* [Exercise directions]: Please reproduce the records verbatim, from the start through the line containing "Noronha, o que", inclusive.

* [Dataset records]:
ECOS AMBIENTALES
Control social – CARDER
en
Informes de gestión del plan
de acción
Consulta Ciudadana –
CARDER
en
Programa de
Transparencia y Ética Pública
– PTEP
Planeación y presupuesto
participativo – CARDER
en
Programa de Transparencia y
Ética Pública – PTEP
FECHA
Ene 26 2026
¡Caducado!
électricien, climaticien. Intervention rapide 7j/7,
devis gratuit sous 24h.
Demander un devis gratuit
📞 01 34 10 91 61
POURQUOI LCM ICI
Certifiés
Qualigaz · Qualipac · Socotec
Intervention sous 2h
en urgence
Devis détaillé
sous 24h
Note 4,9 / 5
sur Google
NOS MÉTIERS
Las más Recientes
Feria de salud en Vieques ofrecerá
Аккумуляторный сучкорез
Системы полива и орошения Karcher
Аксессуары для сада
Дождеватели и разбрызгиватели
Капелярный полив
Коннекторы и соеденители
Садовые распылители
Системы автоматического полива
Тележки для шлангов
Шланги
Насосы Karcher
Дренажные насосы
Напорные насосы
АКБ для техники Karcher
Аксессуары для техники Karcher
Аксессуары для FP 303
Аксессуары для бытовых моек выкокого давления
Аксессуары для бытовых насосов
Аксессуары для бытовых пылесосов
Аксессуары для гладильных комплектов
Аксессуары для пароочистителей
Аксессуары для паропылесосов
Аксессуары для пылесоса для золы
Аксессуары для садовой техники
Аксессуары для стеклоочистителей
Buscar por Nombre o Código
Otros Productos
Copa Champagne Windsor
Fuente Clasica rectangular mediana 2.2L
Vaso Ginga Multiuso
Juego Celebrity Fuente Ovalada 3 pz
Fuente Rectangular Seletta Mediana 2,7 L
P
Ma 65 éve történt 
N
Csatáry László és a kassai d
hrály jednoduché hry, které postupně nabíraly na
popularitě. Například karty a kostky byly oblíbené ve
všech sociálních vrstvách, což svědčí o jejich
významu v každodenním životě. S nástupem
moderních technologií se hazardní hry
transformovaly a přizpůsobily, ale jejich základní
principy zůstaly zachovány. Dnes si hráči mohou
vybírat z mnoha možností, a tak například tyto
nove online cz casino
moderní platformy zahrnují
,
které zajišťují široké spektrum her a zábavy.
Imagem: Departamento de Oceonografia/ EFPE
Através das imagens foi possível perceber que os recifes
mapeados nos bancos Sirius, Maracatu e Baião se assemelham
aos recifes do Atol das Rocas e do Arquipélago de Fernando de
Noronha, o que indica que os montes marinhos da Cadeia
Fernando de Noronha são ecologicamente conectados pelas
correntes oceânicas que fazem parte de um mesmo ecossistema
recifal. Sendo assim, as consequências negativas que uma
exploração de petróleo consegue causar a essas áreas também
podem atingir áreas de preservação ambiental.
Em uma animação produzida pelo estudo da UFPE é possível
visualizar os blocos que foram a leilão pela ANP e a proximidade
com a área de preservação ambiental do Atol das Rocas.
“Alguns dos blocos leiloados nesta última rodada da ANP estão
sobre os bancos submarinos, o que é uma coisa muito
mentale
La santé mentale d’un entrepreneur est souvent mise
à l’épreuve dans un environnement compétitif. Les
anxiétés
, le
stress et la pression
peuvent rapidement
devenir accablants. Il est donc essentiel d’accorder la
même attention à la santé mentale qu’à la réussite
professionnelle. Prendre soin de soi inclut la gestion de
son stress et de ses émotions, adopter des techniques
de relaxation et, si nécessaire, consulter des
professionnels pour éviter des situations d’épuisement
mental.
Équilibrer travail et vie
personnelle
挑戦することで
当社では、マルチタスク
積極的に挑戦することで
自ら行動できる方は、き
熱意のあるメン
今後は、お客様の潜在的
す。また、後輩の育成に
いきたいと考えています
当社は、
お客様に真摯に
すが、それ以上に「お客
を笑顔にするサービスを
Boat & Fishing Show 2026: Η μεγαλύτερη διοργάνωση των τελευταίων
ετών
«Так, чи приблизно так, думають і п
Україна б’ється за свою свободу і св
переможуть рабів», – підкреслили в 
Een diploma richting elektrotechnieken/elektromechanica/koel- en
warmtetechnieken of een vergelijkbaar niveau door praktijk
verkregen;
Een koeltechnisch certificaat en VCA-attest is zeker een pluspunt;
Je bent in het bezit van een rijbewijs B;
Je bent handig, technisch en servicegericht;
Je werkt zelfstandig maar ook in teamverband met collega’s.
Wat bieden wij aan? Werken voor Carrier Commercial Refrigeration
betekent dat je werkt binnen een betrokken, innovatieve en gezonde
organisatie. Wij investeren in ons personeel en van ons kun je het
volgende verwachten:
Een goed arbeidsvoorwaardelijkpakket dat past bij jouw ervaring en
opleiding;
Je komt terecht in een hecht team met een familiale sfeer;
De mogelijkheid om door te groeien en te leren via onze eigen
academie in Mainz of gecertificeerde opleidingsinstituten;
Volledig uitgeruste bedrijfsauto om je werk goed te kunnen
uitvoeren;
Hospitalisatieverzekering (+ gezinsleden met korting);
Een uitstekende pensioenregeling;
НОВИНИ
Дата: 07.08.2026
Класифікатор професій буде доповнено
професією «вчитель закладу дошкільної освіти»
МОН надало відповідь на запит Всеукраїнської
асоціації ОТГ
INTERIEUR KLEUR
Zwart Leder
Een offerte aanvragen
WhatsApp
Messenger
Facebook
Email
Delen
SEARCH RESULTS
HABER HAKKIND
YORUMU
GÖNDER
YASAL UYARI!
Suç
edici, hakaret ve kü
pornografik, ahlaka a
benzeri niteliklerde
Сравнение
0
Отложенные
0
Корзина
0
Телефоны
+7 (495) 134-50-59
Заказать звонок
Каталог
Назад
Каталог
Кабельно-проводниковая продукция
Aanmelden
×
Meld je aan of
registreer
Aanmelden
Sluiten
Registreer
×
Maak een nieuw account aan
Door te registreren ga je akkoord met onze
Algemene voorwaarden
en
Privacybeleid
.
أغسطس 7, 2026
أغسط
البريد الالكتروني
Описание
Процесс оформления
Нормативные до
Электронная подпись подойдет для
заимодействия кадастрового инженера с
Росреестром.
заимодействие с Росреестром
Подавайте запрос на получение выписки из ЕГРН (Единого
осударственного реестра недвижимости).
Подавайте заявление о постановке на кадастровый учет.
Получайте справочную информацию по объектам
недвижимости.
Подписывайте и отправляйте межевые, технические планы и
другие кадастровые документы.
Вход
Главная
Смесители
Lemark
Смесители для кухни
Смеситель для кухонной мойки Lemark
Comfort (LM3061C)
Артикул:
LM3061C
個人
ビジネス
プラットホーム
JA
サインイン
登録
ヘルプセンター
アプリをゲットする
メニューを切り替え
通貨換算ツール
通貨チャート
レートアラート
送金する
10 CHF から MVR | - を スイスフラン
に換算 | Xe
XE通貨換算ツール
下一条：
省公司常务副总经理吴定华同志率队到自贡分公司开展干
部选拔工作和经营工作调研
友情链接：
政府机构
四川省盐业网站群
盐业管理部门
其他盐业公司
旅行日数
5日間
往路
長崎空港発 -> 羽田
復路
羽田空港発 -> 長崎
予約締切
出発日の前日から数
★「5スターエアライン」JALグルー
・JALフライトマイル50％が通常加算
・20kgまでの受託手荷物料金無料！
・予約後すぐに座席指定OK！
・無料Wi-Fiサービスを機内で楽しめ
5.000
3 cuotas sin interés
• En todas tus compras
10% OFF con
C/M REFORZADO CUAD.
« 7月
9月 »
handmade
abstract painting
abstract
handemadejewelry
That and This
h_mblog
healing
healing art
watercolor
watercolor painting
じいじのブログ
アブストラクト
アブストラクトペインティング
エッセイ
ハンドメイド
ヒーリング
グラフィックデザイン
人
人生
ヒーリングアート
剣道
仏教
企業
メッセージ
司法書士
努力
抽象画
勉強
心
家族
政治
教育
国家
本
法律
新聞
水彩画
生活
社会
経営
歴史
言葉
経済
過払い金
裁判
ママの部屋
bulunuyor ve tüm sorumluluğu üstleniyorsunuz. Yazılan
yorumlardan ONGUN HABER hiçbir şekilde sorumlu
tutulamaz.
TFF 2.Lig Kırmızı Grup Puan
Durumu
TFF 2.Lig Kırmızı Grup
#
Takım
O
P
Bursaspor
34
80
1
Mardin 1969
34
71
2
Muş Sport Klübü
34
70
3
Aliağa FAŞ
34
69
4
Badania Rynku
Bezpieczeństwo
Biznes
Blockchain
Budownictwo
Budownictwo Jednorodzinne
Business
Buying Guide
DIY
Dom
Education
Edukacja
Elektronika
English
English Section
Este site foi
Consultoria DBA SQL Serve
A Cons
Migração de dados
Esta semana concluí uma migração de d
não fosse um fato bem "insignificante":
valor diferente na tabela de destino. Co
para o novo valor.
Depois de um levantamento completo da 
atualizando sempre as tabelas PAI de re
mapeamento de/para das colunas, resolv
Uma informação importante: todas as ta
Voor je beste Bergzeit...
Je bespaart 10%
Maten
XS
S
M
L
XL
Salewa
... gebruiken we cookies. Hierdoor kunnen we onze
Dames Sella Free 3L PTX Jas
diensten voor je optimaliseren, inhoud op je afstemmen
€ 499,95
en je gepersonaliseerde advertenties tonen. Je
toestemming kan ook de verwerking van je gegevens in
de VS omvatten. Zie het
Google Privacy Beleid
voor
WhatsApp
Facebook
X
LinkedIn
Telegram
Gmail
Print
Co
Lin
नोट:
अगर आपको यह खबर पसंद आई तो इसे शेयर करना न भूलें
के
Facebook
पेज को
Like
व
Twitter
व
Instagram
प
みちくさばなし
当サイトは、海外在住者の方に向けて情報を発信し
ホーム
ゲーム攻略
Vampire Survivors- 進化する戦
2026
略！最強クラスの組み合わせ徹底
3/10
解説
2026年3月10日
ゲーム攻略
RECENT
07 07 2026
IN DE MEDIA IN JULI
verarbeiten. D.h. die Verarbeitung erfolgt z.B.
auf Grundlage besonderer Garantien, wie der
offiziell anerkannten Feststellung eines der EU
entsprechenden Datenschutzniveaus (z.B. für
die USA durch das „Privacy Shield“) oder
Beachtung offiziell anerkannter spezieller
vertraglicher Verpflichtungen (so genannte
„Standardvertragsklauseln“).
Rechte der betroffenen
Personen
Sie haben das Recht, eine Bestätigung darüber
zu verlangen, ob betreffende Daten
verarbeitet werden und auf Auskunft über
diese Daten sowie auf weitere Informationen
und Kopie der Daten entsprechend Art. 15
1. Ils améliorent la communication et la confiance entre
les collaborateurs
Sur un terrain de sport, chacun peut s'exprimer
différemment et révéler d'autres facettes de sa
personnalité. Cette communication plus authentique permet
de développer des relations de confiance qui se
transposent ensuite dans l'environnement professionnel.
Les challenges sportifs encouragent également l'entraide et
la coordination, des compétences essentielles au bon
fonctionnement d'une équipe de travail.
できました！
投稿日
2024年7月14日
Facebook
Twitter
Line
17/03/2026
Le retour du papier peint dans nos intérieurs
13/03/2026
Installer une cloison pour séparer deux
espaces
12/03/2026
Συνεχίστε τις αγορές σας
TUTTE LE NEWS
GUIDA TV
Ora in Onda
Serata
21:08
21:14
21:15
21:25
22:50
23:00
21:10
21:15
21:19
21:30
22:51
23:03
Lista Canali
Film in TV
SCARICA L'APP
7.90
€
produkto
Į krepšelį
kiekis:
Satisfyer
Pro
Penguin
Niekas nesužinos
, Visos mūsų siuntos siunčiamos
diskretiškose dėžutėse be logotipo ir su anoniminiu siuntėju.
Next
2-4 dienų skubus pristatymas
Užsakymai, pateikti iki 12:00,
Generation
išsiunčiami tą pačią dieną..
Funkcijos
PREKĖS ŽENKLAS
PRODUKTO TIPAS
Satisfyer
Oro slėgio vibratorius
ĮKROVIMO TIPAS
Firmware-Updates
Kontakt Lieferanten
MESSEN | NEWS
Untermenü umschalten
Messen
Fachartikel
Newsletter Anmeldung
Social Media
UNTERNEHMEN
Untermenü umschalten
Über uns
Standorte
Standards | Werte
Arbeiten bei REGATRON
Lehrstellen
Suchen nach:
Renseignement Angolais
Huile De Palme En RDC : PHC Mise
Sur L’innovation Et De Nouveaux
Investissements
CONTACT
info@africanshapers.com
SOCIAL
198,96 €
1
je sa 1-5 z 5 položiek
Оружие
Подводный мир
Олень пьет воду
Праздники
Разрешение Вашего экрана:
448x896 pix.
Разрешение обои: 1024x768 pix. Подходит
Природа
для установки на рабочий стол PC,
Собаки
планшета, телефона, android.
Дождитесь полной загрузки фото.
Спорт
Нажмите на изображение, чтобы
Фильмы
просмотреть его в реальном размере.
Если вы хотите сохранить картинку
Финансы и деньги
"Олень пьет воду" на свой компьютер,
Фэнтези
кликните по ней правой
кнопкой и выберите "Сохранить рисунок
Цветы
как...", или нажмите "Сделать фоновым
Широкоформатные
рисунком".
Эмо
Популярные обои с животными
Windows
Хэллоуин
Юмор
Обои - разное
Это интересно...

* [Response to the exercise]:
ECOS AMBIENTALES
Control social – CARDER
en
Informes de gestión del plan
de acción
Consulta Ciudadana –
CARDER
en
Programa de
Transparencia y Ética Pública
– PTEP
Planeación y presupuesto
participativo – CARDER
en
Programa de Transparencia y
Ética Pública – PTEP
FECHA
Ene 26 2026
¡Caducado!
électricien, climaticien. Intervention rapide 7j/7,
devis gratuit sous 24h.
Demander un devis gratuit
📞 01 34 10 91 61
POURQUOI LCM ICI
Certifiés
Qualigaz · Qualipac · Socotec
Intervention sous 2h
en urgence
Devis détaillé
sous 24h
Note 4,9 / 5
sur Google
NOS MÉTIERS
Las más Recientes
Feria de salud en Vieques ofrecerá
Аккумуляторный сучкорез
Системы полива и орошения Karcher
Аксессуары для сада
Дождеватели и разбрызгиватели
Капелярный полив
Коннекторы и соеденители
Садовые распылители
Системы автоматического полива
Тележки для шлангов
Шланги
Насосы Karcher
Дренажные насосы
Напорные насосы
АКБ для техники Karcher
Аксессуары для техники Karcher
Аксессуары для FP 303
Аксессуары для бытовых моек выкокого давления
Аксессуары для бытовых насосов
Аксессуары для бытовых пылесосов
Аксессуары для гладильных комплектов
Аксессуары для пароочистителей
Аксессуары для паропылесосов
Аксессуары для пылесоса для золы
Аксессуары для садовой техники
Аксессуары для стеклоочистителей
Buscar por Nombre o Código
Otros Productos
Copa Champagne Windsor
Fuente Clasica rectangular mediana 2.2L
Vaso Ginga Multiuso
Juego Celebrity Fuente Ovalada 3 pz
Fuente Rectangular Seletta Mediana 2,7 L
P
Ma 65 éve történt 
N
Csatáry László és a kassai d
hrály jednoduché hry, které postupně nabíraly na
popularitě. Například karty a kostky byly oblíbené ve
všech sociálních vrstvách, což svědčí o jejich
významu v každodenním životě. S nástupem
moderních technologií se hazardní hry
transformovaly a přizpůsobily, ale jejich základní
principy zůstaly zachovány. Dnes si hráči mohou
vybírat z mnoha možností, a tak například tyto
nove online cz casino
moderní platformy zahrnují
,
které zajišťují široké spektrum her a zábavy.
Imagem: Departamento de Oceonografia/ EFPE
Através das imagens foi possível perceber que os recifes
mapeados nos bancos Sirius, Maracatu e Baião se assemelham
aos recifes do Atol das Rocas e do Arquipélago de Fernando de
Noronha, o que indica que os montes marinhos da Cadeia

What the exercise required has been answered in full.